### PASSAGE
───

It was created because various companies associated with the buying and selling of real estate, such as lenders, realtors, and title insurance companies were often engaging in providing undisclosed kickbacks to each other, inflating the costs of real estate transactions and obscuring price competition by facilitating bait and switch tactics.

For example, a lender advertising a home loan might have advertised the loan with a 5% interest rate, but then when one applies for the loan one is told that one must use the lender's affiliated title insurance company and pay $5,000 for the service (whereas the normal rate is $1,000). The title company would then have paid $4,000 to the lender. This was made illegal.

[edit] Restrictions

The Act prohibits kickbacks between different parties in the real estate settlement process, and also requires lenders to provide a good faith estimate for all the costs of a particular loan.

[edit] Criticisms

Critics say however that various kickbacks still occur. For example, lenders often provide captive reinsurance to the title insurance companies they work with, which critics say is essentially a kickback mechanism. Others counter that economically the transaction is a zero sum game, where if the kickback were forbidden, a lender would simply charge higher prices. One of the core elements of the debate is the fact that customers overwhelmingly go with the default service providers associated with a lender or a realtor, even though they sign documents explicitly stating that they can choose to use any service provider. Some say that if the profits of the service providers were truly excessive or if the prices of the service were excessively inflated because of illegal or quasi-legal kickbacks, then at some point non affiliated service providers would attempt to target consumers directly with lower prices to entice them to choose the unaffiliated provider.

───

### THE TASK
Answer the following from the passage on real estate settlement kickbacks:
(a) In the passage's example, how much would the title company have paid to the lender?
(b) Apart from prohibiting kickbacks, what does the Act require lenders to provide?
(c) According to critics, what do lenders often provide to the title insurance companies they work with?

───

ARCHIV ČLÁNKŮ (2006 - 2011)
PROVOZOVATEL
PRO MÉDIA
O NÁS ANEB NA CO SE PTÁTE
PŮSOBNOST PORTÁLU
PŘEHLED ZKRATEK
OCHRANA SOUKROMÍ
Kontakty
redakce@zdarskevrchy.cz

───

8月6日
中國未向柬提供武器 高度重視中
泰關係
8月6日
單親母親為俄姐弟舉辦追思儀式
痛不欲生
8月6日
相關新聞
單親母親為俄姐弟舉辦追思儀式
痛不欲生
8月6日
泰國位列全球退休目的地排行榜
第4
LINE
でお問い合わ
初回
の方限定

───

### FINAL ANSWER
(a) $4,000.
(b) A good faith estimate for all the costs of a particular loan.
(c) Captive reinsurance.